### DIRECTIONS
When the line containing "# Delete the" is found in the data below, copy it and each line after it through the line containing "pyautogui.press('Delete')", exactly and with no others.

### STORED DATA
____________________

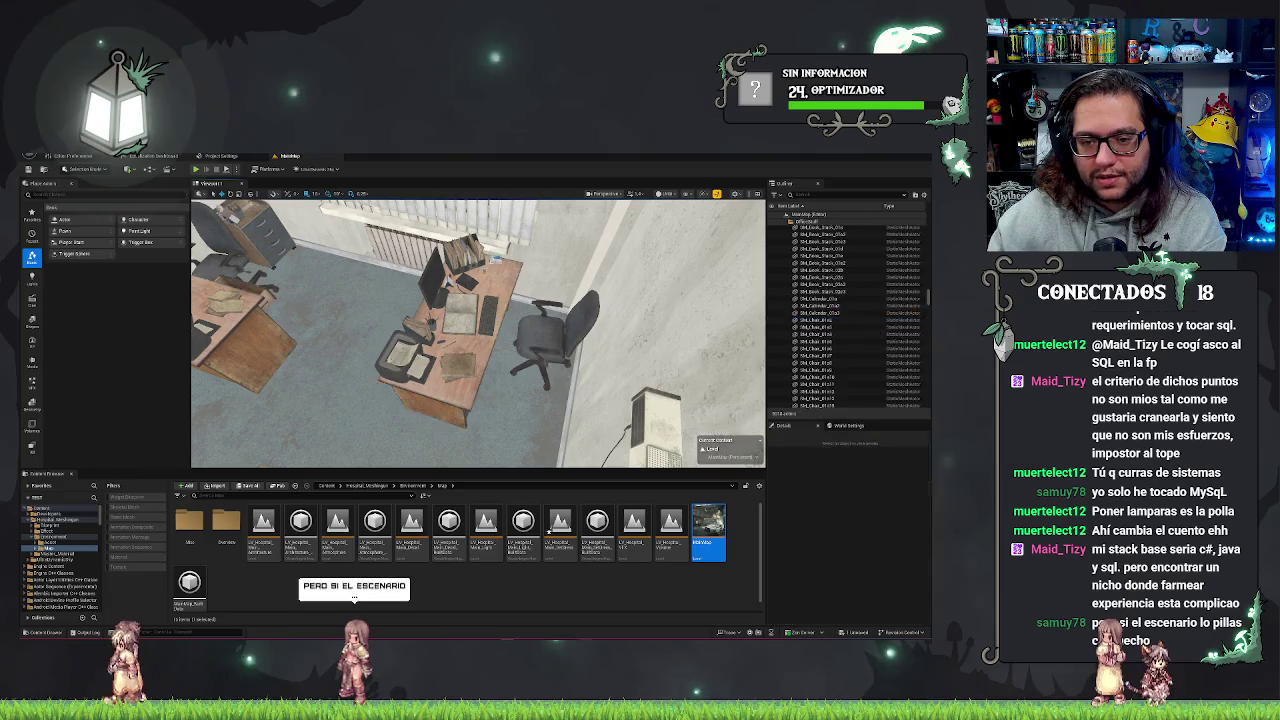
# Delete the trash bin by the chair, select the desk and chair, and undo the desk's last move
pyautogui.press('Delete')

____________________

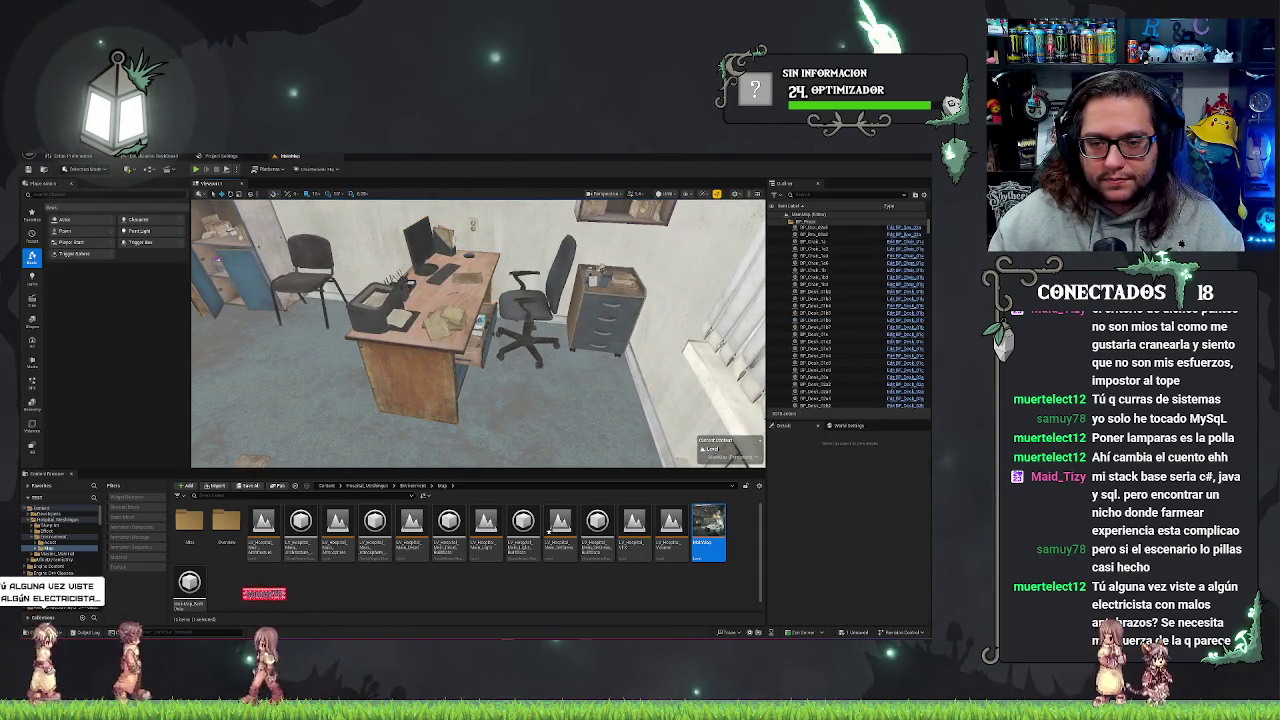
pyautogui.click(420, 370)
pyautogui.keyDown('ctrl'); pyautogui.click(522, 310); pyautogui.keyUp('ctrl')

____________________

### YOUR SOLUTION
# Delete the trash bin by the chair, select the desk and chair, and undo the desk's last move
pyautogui.press('Delete')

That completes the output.